In 1995, I taught a course in the literature of the Holocaust. It was the 50th anniversary of the days when thousands of war-weary Allied troops found themselves inexplicaby in the middle of hell having cut the wires that surrounded hundreds of Nazi concentration camps. We had survivors speak to us that semester, and camp liberators, most all of whom now are gone. We read a book a week, and somewhere around number eight or nine I hit a emotional wall that, for all practical purposes, is still there. I no longer hunger to read more about that horrible time.
I've been writing these holocaust memories because listening to Diet Eman tell her story once again, on tape, so many years later, was almost a new experience, the old one so far behind. Most of her story I'll never forget, having written it; but there were things--and I've been thinking them through ever since--that were either lost from my memory or in the torrent of stories she told me one week in June, 1992, the tape recorder whirring.
There was much I didn't know, still is, in fact, much I had to learn before I was ready to teach a course I could barely finish. I read more about what scholars call Hitler's "dejudification," his plans and his designs. And I read about other Rescuers, about who they were and why they acted when so many didn't.
The take-away from Corrie Ten Boom or Anne Frank or Diet Eman is pretty much the same to those who read the stories. What readers and viewers ask themselves is "would I have acted? what would I have done?" I don't know that anyone knows exactly and won't until stark need arises as it did in occupied Europe when "dejudification" began.
Leave it to scholars to try to determine motive and reason. Leave it to those who study the war to try to profile Rescuers. They too would like to answer that question--"would I do what Corrie die? what Diet did? what Mies did for the Frank family? Would I?
The scholarship says that of the groups of Dutch citizens living in the Netherlands in the first five years of the 1940s, the clan most clearly involved in every aspect of Resistance work was the Marxists, the communists, blood enemies of the Nazi fascists. Diet talked about them once in a while when specific projects could be coordinated--saving Allied pilots, for instance, or shepherding them out of the war zone and into Portugal, where they could, if they were blessed, find passage to England.
But she claimed her resistance cell was wary of the communists because they were, to her mind, far too quick to kill. I don't know if that is true, but she and her group quite regularly prayed, she says before robberies, went down on their knees to ask the Lord to bless their lawlessness.
The next group most deeply involved with Resistance action were those scholars call "the orthodox Protestant," by which, for the most part, they mean is the strictest of the Dutch Calvinists, people most akin to my own.
And why were they so daring? How is it that the orthodox Protestants were so deeply involved? Here's what the scholars say in reference both to Holland and France, where Resistance fighters arose in great numbers from the Huguenots, French Calvinists.

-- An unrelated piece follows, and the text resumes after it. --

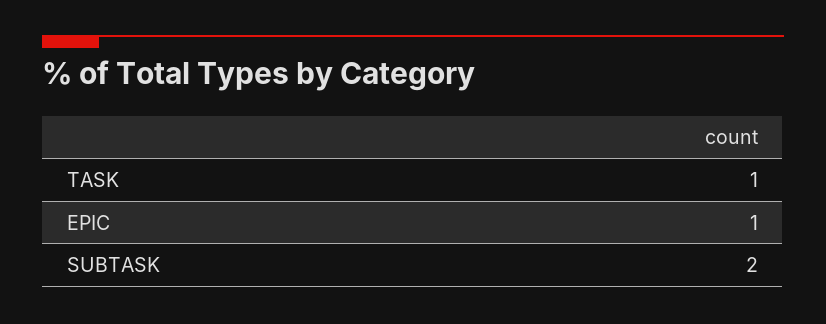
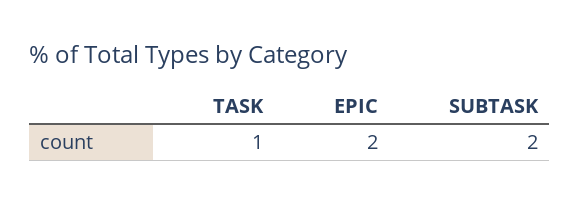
EPIC: 1 -> 2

Researchers believe that those men and women who took the Old Testament seriously, who believed the Jews were still God's chosen, were those who entered the fray. They knew it was the Jews who put Jesus on the cross, but because those Calvinists believed the scripture's story, they were sure Jewish people remained the apple of God's eye. Orthodox Protestants from the northern provinces got dirty and died in the Resistance during the war; generally, secularists weren't, and neither were Roman Catholics.
I could quote from Diet Eman, who explained her involvement in exactly that way, time and time again. Dutch Jews were our friends, she said--and they were. But they were also precious to God, not simply because they were human and image-bearers, but also because they were blessed in ways Gentiles often didn't understand, blessed specially by the Creator of heaven and earth. Because they were, they had to be rescued.
That's the argument. When I listened again to her tell her story, there it was--that was the reason. There were a dozen others too, but she would explain it clearly when she would tell her story--because they were God's chosen people.